I tried to find some additional information about the significance of the nose ring in that era, but did not have much luck in a cursory search. However, I was surprised to find a bridal engagement ring offered on Ebay. Go figure, what goes around comes around.

In general, jewelry had a different significance in that time. It was easily transportable wealth and much like some contemporary tribes of today, women would wear their wealth both symbolically and intentionally. Jewelry is a sign of success.

But then, that still holds true today except that most of us don’t have the kind of wealth that allows us to wear authentic carat-laden diamonds or other precious stones. Instead, we have created imitations. We want the “look” without the reality.

Am I turning this tendency toward my spiritual life as well? Do I want merely the appearance of relationship with God, with Spirit within? Or do I want the more costly genuine version? Am I willing to make the necessary sacrifices to get it?

Unfortunately, I know my answer is still a wimpy “no.” I’d like to believe I am going in the right direction but I also feel myself holding back. God is offering me solid gold nose rings and I’m balking at how I might look. Plus, if I take the ring, doesn’t that indicate I am accepting the terms?

I am the bride of Christ, as a believer, it’s a unique description. But how often do I really walk that out and wear the complete garment, nose ring and all?

SUPPLIED ENTRIES:
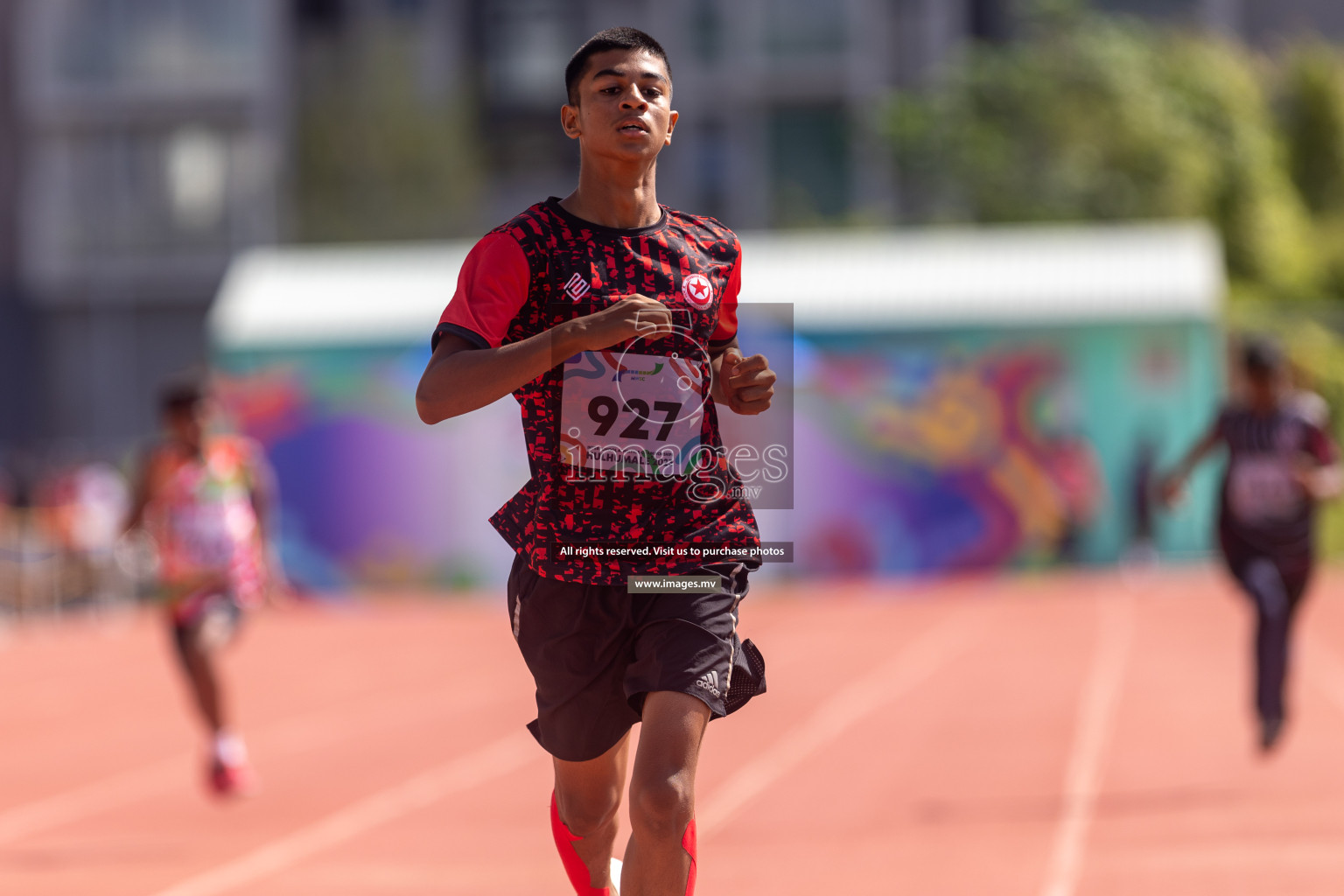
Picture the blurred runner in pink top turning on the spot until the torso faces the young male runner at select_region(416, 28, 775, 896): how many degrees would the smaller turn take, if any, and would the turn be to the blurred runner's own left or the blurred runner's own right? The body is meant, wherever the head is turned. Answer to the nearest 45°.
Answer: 0° — they already face them

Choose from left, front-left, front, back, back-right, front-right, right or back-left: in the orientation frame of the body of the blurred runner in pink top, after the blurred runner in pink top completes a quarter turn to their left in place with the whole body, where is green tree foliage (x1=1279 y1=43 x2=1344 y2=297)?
front-left

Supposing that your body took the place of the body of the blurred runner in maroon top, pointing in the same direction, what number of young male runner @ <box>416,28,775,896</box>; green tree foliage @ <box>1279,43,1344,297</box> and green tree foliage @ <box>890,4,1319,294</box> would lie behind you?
2

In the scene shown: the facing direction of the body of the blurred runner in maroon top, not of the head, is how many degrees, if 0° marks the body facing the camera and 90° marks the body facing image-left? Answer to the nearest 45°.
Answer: approximately 0°

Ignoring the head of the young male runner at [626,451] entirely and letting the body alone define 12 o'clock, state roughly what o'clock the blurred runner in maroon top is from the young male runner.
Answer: The blurred runner in maroon top is roughly at 7 o'clock from the young male runner.

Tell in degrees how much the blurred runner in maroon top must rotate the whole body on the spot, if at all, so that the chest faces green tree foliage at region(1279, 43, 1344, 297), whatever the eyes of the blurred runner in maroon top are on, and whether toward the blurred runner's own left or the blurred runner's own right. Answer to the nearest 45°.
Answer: approximately 180°
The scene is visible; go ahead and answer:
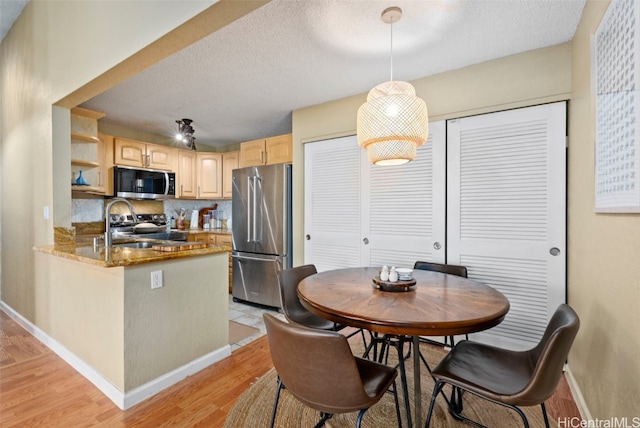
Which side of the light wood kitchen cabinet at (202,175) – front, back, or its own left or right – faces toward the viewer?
front

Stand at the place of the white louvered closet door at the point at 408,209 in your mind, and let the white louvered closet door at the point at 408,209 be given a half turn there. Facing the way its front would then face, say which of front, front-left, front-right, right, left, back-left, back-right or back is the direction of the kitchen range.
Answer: back-left

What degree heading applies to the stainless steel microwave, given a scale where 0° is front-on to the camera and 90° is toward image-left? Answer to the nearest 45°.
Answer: approximately 315°

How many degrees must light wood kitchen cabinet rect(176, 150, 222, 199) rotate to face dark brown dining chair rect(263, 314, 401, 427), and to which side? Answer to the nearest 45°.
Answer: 0° — it already faces it

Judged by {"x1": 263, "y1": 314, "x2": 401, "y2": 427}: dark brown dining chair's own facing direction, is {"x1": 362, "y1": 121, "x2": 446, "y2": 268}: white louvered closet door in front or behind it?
in front

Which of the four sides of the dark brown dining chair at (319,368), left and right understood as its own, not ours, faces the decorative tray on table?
front

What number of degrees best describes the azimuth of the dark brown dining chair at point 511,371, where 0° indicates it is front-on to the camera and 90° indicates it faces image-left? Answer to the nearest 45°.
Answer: approximately 90°

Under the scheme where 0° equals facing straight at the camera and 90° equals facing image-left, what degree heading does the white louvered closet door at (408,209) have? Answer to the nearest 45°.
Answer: approximately 45°

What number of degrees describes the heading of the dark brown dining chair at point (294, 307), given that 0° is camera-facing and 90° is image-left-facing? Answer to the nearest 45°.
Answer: approximately 315°

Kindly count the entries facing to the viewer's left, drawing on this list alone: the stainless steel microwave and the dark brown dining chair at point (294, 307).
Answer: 0

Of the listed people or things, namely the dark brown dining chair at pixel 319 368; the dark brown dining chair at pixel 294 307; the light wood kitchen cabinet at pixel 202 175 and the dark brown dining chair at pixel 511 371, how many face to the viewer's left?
1

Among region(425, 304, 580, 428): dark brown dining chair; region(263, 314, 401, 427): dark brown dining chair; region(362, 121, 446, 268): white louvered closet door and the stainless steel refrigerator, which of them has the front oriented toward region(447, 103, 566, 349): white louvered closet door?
region(263, 314, 401, 427): dark brown dining chair

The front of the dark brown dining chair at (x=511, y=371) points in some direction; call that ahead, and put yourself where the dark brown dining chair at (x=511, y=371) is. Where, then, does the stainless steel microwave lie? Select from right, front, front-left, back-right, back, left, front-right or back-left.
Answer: front

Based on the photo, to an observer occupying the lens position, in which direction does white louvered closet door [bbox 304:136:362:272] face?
facing the viewer and to the left of the viewer

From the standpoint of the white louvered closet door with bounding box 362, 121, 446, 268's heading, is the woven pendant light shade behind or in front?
in front
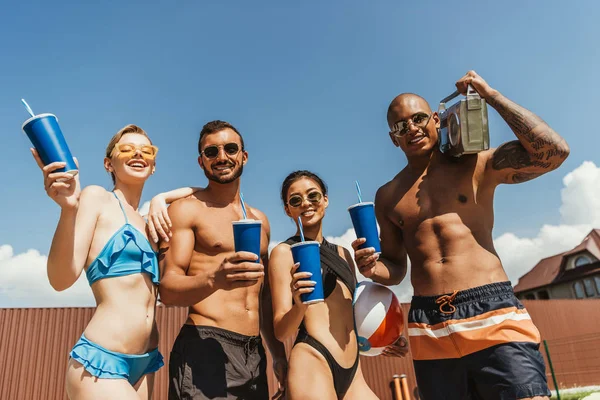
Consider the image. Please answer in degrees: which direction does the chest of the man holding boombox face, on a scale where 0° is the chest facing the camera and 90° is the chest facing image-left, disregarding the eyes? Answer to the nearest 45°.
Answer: approximately 0°

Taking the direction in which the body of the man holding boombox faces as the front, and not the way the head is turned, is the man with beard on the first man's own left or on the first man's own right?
on the first man's own right

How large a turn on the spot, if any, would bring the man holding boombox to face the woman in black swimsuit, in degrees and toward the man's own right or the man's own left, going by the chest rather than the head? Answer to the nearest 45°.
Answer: approximately 90° to the man's own right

WORK INSTRUCTIONS: Return the passage of the nose-ring reflection starting at "But then, that" and ending at "sacrifices to get it?", copied word for word.

RESULT:
But then, that still holds true today except that most of us don’t have the kind of wealth that allows us to wear authentic carat-laden diamonds or other precious stones. Instead, we have created imitations. We want the “look” without the reality.

Am I turning this tendency toward my spiritual life as well? Do I want merely the appearance of relationship with God, with Spirit within? Or do I want the more costly genuine version? Am I willing to make the necessary sacrifices to get it?